Crustcake: Absu's interview in the American Underground Black Metal documentary is legendary, to say the least. What do you remember of the making of the film? What were you watching while the interview was conducted? Is Bud Ice always your drink of choice?

Proscriptor: I was listening to Cottonwood Hill by the legendary psychedelic band Brainticket and at the time, those thirty-two Bud Ice “brain grenades” were my choice of oat soda. Today, I usually stick with clear, clean cocktails and avoid beer due to extensive caloric intake. (Gin/Vodka Tonic, Etc.)

Crustcake: In this live clip of "Pillars of Mercy" from Holland, you're wearing a shirt that says "I Love Proscriptor." It's an interesting item.
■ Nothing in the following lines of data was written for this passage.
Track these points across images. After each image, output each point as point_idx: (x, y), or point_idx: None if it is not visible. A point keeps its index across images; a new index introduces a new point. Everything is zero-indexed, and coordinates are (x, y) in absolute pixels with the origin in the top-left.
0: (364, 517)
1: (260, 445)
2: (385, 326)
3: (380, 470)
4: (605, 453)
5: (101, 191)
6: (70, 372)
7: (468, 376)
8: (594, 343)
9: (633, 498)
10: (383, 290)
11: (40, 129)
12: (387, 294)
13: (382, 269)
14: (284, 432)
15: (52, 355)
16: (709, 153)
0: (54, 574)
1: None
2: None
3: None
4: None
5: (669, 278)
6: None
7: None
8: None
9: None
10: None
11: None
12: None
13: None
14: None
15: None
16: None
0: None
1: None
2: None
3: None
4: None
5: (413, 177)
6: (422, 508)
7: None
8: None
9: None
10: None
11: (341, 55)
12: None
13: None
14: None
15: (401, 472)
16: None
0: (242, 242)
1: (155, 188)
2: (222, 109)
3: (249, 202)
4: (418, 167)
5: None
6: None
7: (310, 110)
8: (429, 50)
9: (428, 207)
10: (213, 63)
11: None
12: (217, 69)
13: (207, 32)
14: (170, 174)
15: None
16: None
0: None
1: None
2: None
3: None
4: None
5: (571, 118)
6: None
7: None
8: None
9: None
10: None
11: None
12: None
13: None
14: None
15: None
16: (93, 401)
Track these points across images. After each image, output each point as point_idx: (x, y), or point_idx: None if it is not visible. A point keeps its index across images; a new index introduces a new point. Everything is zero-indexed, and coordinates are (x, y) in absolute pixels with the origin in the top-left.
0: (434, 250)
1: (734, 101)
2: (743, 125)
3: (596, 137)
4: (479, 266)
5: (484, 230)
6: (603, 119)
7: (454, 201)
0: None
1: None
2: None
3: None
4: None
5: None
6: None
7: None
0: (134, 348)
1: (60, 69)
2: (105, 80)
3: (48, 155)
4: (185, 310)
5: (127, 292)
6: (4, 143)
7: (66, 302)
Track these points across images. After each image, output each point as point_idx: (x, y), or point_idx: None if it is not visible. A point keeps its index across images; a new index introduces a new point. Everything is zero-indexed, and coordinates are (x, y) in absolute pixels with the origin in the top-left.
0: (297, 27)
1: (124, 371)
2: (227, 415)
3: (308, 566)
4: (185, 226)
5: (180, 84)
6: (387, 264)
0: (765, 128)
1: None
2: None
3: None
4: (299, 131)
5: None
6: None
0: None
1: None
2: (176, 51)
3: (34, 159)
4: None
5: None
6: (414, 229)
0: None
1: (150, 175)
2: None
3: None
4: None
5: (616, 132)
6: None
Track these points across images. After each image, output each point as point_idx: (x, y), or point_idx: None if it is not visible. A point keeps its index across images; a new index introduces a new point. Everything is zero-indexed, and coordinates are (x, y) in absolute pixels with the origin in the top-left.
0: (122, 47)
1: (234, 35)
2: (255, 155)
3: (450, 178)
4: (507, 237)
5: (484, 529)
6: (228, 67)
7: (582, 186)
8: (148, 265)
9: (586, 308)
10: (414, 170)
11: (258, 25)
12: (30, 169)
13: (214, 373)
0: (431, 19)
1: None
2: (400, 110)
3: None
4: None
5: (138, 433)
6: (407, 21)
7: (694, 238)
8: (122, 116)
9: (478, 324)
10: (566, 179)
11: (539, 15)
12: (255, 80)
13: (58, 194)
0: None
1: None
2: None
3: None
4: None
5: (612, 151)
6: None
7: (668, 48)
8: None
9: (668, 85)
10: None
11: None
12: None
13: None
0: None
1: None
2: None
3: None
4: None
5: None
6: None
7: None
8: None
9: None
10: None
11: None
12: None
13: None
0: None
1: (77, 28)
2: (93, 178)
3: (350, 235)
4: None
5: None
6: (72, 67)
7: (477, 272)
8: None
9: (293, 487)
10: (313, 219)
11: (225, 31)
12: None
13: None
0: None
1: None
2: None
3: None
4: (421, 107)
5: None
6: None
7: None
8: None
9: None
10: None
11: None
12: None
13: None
How did you come into possession of it? What other noteworthy offerings have fans made for you?

Proscriptor: ABSU’s tour manager had that shirt personally made as a joke and I happened to sport it that particular evening due to a few guests that were present.

Crustcake: I also wanted to ask you about the Starchaser Network project you had with Equitant. It's definitely different from your work in Absu - lots of Giorgio Moroder vibes. What did you get out of that project? Is there any chance it may become active again?

Proscriptor: Equitant and myself are fanatics of late 70s disco and early 80s electronic/new wave and wanted to collaborate on a different project outside the customary guidelines of ABSU. I released the self-titled album in 2007 on my label, Tarot Productions, but to be honest, the reception was not taken seriously. Personally, I feel it’s a noteworthy release and there is a niche fan base, but I’m uncertain what the future holds for Starchaser Network.

Crustcake: Any other comments you'd like to make?

Proscriptor: Thank you for the interview and to all who holds the eternal flame for mythological occult metal.

Absu will play at Red 7 on Saturday with Black Witchery, Ares Kingdom, and Terrorism. Loss, sadly, had to cancel.